The Internet of Things (IoT) is a big deal. Samsung knows this. It purchased smart-home startup SmartThings for $200 million last year, unveiled a bevy of intelligent appliances at the Consumer Electronics Show in January, and just recently teased a round Galaxy Gear smartwatch. But the company isn’t content with producing its own Internet-connected gadgetry — it wants to make the silicon that goes into others’.
To that end, Samsung unveiled Artik at the Internet of Things World (ITW) conference in San Francisco on Tuesday. It’s a new series of chips designed for the tiniest of home and wearable electronics.
Samsung’s Artik comes in three versions differentiated by size and processing power: Artik 1, Artik 5, and Artik 10. Artik 1, the smallest (12mm by 12mm) and cheapest (less than $10) of the bunch, is surprisingly no slouch — it can last “several weeks” on a coin-sized battery and sports an accelerometer, gyroscope, Bluetooth LE, and a magnetometer. The Artik 2, which is about the size of a quarter, packs upgrades in the form of Wi-Fi, ZigBee compatibility, and 720p video decoding. And the Artik 10, not least of all, is functionally a computer: It costs $100, contains a beefy 1.3GHz octa-core processor, and supports video decoding up to 1080p. Samsung will offer Tizen on the Artik 10, but the focus is ultimately on versatility — the company’s offering drivers for developers to build upon.
The practical applications are virtually limitless, but Samsung envisions Artik chips in devices such as location beacons, drones, home servers, set-top boxes. Young Sohn, Samsung electronics president and chief strategy officer in charge of Samsung’s Menlo Park, California-based Strategy & Innovation Center, said at the ITW keynote that the chips would serve an important role as “building blocks” for IoT developers. “What’s important is these smart machines that are going to make our lives better,” he said.

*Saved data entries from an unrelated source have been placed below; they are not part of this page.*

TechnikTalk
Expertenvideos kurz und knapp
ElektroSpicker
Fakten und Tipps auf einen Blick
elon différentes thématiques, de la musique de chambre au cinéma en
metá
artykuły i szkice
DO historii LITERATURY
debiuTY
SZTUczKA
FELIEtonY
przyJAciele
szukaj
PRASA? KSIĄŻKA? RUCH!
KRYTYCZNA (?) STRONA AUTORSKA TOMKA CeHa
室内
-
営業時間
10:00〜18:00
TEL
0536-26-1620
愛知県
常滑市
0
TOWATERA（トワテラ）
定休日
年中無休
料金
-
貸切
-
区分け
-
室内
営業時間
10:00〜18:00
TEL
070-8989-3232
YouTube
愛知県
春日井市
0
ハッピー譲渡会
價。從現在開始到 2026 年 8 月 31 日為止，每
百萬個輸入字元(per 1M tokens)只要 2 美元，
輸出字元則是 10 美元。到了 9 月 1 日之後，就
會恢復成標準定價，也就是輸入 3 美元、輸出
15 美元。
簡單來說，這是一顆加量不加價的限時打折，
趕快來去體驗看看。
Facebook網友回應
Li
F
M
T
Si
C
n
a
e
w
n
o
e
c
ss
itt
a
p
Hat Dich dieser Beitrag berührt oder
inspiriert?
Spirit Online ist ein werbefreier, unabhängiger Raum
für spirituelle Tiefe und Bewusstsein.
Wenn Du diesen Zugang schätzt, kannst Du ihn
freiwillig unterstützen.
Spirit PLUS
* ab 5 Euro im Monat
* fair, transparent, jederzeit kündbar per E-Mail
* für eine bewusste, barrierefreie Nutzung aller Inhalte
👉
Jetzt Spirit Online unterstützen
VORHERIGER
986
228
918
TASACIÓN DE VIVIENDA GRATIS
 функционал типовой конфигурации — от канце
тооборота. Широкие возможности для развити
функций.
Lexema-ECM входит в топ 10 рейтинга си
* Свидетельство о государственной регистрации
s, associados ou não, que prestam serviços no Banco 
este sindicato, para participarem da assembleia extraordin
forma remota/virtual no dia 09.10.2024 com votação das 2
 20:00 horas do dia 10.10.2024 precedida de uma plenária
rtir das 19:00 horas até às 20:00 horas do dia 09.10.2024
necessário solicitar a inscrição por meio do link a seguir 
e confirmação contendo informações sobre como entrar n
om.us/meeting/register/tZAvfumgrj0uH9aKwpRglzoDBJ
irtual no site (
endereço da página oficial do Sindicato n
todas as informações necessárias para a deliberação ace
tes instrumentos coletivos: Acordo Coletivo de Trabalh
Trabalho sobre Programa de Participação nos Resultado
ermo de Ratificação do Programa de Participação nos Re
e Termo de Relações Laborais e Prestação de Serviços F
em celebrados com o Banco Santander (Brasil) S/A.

To further that aim, Samsung announced a free tool for Artik development: the SmartThings Open Cloud. It’s almost entirely platform agnostic, CEO of SmartThings Alex Hawkinson boasted, capable of plugging indiscriminately into Java, Android, iOS, PHP, and Python software kits.
Samsung provided a few companies early access to Artik. Boogio, a startup that retrofits shoes with motion trackers, was able to shrink its fifth-generation prototype to the size of a gumball. Open-source hardware company Arduino, for its part, pledged to make interfacing with Artik with its own range of hardware as seamless as possible.
Artik is far from Samsung’s first foray into IoT hardware. Several months ago, the company released the Simband, a reference design for fitness trackers and part of Samsung’s push to get 90 percent of its products connected to the Internet by 2017 and 100 percent connected in the next five years.
Why the tight timeline? Samsung’s both racing to get ahead of competitors like Intel and Qualcomm and grasping for a foothold in the up-and-coming IoT market. ABI Research projects the number of Internet-connected devices will more than double from the current level to 40.9 billion in 2020, and the market valuation, according to IDC, could reach as high as $7.1 trillion in five years.
Samsung’s acquisition of SmartThings undoubtedly helped the company get in on the ground floor. Around 19,000 smart-home appliances are compatible with the SmartThings home automation hub and the Open Cloud platform supports more than 30,000 apps, Hawkinson told reporters at ITW. Artik, he said, “is only going to accelerate” adoption.
The Artik chips are available for reservation starting today.